▶ [Exercise aim]: Go line by line through the data below and count those with the string "định". Give the number only.

----

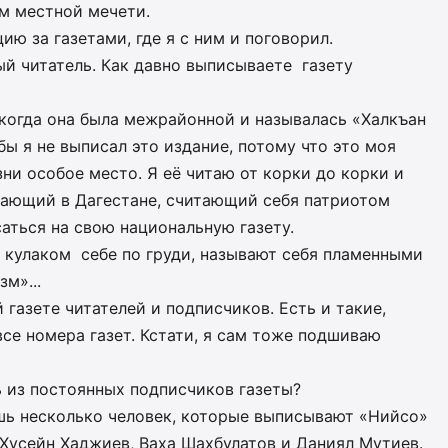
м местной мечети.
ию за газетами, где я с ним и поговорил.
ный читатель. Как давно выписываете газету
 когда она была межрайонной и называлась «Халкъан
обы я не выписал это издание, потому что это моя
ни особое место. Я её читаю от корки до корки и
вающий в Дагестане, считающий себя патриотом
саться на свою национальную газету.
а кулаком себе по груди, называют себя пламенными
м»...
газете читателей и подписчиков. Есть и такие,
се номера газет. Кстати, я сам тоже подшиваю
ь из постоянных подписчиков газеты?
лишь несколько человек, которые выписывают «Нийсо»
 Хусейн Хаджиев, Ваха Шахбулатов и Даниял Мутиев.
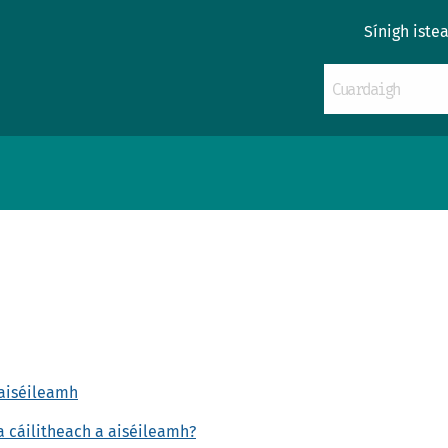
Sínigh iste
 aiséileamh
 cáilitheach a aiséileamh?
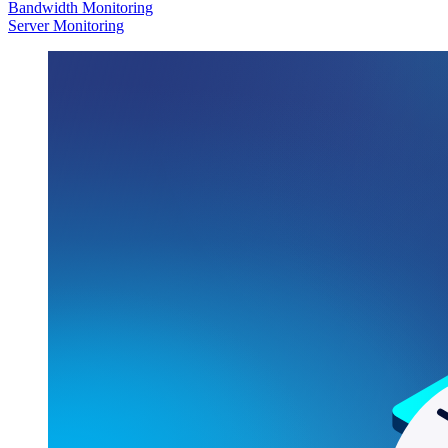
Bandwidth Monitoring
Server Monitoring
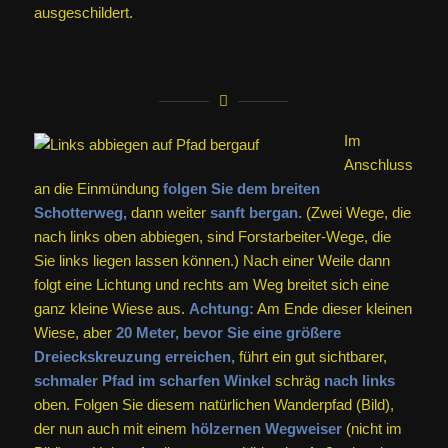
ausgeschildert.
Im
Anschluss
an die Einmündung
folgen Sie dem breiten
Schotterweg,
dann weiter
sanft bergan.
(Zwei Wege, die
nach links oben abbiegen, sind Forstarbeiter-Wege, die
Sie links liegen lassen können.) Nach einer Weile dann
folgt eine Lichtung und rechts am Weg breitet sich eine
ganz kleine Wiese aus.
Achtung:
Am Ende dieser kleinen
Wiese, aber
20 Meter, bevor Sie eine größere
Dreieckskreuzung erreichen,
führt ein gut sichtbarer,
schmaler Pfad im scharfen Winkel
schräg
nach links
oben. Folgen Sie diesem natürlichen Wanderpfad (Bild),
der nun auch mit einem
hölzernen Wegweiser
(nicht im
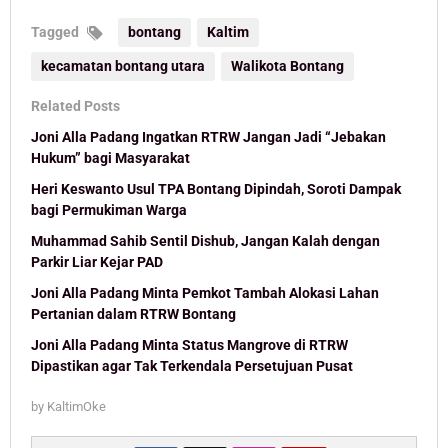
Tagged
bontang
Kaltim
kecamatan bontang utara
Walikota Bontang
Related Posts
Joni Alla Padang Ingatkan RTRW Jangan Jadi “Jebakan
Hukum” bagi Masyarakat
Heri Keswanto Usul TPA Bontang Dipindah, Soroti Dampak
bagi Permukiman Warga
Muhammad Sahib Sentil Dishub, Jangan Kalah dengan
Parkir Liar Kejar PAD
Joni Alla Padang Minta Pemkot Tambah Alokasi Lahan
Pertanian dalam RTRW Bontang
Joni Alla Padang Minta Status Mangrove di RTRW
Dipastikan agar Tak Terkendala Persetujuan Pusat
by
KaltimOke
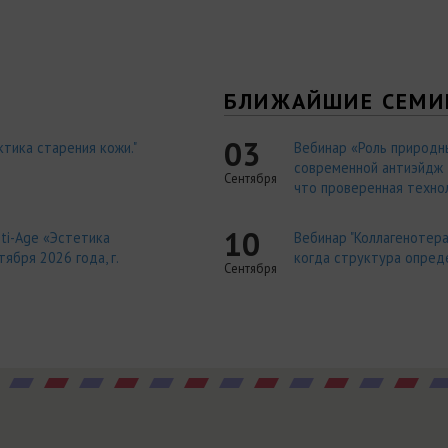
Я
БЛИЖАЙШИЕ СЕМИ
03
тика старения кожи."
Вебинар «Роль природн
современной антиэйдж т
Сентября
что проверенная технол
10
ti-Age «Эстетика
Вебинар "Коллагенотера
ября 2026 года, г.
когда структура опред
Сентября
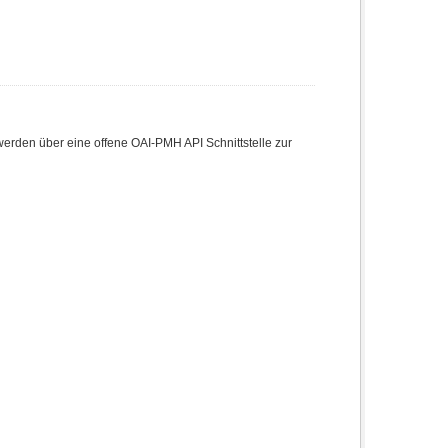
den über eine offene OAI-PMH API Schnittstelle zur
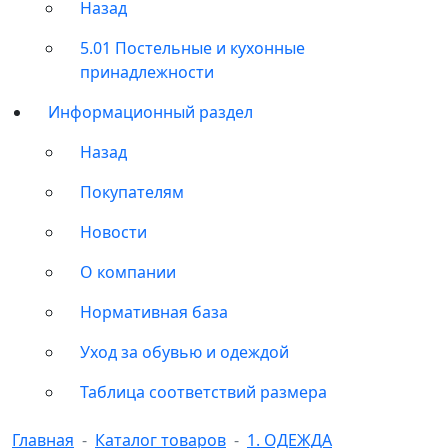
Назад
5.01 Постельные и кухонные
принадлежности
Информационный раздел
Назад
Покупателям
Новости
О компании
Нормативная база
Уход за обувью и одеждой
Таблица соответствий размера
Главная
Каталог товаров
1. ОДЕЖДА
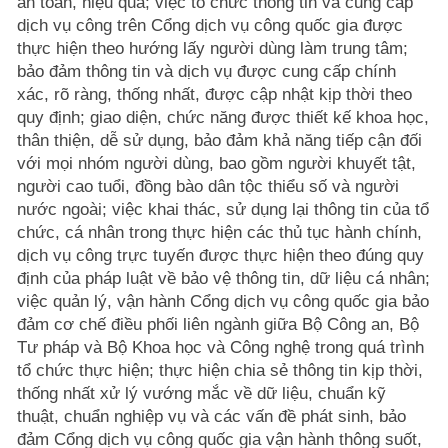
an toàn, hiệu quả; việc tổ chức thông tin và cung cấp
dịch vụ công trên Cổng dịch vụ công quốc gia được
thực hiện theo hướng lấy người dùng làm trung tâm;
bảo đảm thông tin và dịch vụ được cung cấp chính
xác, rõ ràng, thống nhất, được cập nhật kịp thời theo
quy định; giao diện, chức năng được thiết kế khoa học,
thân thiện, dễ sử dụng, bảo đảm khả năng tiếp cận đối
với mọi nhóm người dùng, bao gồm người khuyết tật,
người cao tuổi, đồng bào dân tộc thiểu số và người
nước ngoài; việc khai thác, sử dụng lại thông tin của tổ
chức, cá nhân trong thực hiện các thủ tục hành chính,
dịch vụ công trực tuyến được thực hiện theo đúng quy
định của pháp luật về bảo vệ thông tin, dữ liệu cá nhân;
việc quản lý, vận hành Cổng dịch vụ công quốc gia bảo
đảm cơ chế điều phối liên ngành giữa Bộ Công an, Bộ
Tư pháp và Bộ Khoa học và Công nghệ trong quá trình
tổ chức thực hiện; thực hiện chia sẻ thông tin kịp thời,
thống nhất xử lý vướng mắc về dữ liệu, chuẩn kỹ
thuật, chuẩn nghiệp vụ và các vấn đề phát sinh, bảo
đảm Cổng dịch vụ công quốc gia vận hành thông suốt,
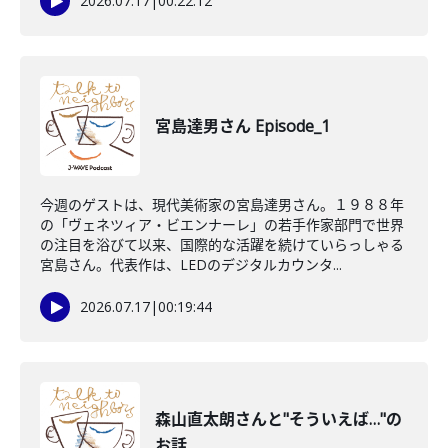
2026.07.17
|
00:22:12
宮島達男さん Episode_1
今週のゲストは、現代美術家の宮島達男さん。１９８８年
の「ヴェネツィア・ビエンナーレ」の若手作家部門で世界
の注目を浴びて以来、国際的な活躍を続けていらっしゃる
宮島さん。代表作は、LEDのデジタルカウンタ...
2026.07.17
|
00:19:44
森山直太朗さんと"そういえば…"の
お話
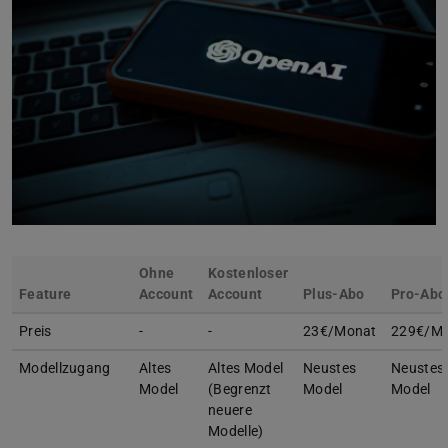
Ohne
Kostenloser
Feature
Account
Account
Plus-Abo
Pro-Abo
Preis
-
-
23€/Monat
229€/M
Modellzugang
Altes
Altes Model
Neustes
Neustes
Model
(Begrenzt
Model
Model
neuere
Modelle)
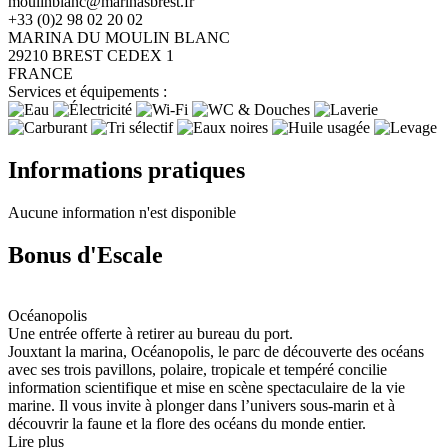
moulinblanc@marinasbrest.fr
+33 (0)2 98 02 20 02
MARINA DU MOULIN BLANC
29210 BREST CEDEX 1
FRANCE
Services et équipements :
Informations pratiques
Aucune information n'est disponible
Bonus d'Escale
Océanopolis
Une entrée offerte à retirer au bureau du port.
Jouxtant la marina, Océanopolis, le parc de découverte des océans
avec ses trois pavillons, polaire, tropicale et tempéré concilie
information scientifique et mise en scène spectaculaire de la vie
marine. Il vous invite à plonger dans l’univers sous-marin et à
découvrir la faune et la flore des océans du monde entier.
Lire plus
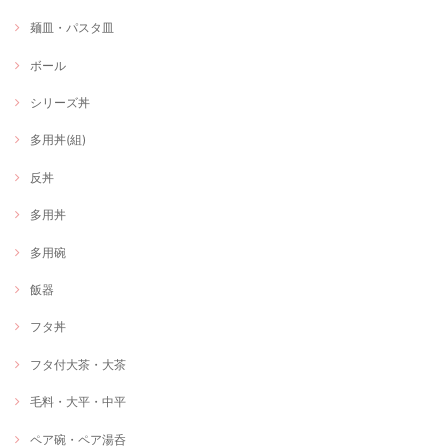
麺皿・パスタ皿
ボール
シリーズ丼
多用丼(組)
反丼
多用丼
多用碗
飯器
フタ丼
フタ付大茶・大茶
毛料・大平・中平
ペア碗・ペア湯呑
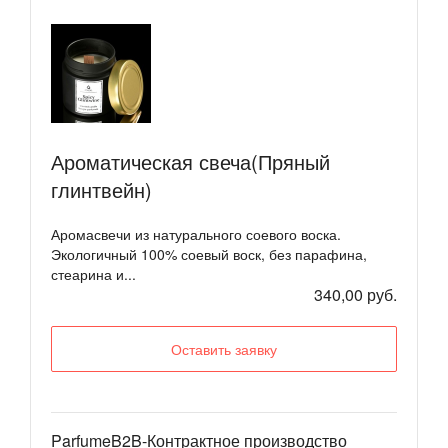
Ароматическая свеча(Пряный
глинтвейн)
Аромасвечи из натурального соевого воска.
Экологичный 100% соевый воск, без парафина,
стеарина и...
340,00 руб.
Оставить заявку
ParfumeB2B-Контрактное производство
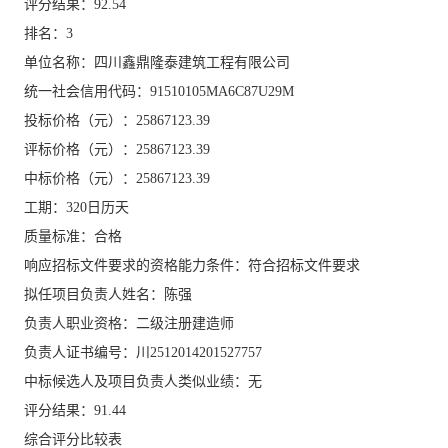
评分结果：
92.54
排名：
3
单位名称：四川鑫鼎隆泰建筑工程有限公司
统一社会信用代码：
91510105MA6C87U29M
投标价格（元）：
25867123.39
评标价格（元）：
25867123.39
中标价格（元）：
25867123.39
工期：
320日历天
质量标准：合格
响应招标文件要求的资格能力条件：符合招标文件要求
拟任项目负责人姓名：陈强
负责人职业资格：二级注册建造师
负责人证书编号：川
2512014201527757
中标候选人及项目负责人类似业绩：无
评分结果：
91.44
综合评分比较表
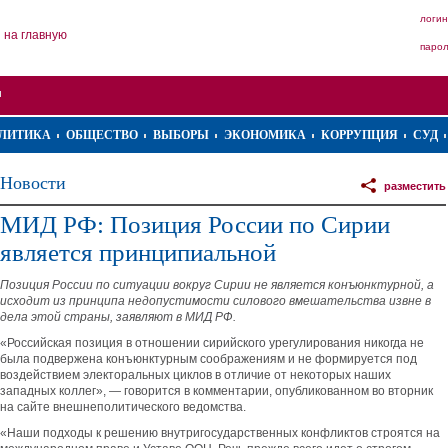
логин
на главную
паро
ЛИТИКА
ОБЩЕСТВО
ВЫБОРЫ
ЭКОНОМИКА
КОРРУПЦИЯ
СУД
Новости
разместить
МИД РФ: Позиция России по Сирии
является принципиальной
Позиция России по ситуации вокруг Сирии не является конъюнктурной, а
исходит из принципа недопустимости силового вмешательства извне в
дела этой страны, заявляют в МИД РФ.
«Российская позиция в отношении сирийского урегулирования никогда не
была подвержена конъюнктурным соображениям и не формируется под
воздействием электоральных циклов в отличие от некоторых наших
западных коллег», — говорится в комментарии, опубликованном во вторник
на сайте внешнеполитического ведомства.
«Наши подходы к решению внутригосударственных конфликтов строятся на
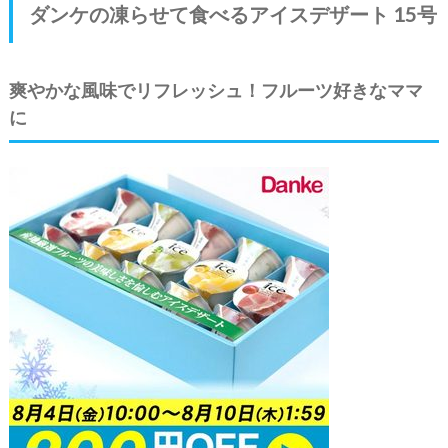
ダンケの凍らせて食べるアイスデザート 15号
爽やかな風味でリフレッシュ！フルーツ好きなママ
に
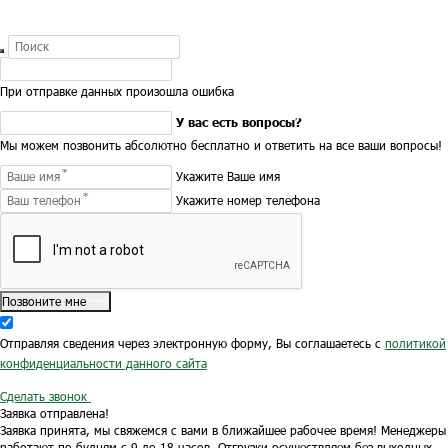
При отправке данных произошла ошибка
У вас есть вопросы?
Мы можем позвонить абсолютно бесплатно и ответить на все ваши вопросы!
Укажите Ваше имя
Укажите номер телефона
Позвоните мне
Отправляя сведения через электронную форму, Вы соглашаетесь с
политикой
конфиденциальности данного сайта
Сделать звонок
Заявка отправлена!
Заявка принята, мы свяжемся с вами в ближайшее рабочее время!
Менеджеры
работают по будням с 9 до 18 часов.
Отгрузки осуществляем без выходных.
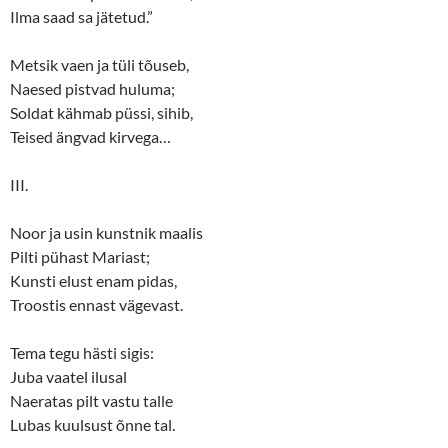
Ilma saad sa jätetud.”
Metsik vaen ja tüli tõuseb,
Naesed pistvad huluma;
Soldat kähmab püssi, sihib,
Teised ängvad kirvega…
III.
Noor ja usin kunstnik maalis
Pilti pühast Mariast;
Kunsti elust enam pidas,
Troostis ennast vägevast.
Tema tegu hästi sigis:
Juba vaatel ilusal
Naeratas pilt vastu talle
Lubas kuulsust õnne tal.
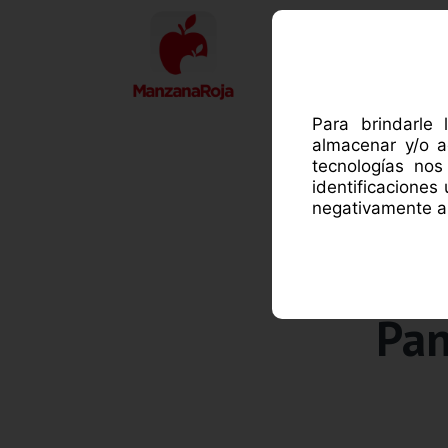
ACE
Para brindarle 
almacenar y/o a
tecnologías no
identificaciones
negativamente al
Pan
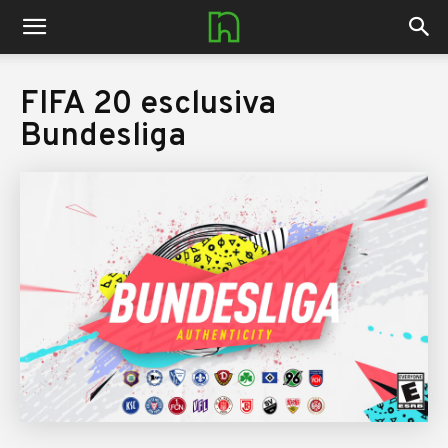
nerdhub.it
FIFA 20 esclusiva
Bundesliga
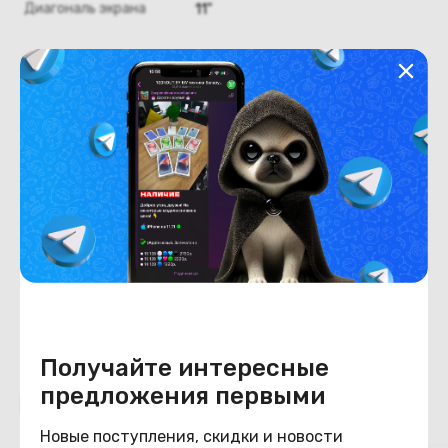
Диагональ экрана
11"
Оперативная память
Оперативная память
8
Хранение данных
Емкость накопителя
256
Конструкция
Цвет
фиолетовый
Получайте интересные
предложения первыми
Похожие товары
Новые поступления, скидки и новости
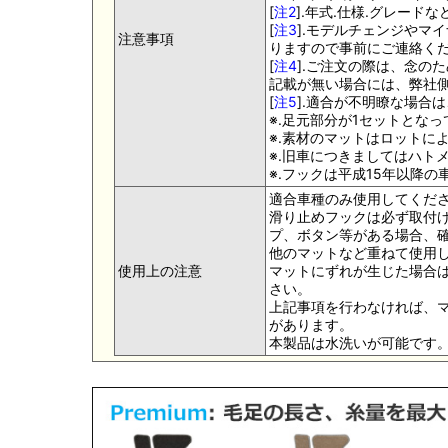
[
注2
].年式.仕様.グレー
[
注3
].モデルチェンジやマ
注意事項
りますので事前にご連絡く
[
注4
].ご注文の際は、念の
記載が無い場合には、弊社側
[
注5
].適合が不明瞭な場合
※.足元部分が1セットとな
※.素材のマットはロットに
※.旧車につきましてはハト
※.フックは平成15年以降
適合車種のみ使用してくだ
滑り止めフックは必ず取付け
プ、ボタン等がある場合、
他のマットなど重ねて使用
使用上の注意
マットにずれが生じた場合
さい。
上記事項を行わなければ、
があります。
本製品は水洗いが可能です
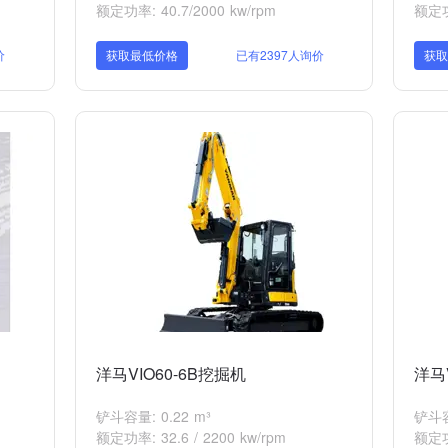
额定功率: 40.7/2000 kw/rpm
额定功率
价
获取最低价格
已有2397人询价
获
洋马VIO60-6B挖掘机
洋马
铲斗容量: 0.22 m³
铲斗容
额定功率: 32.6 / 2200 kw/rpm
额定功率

----

▶ [Written response]: 2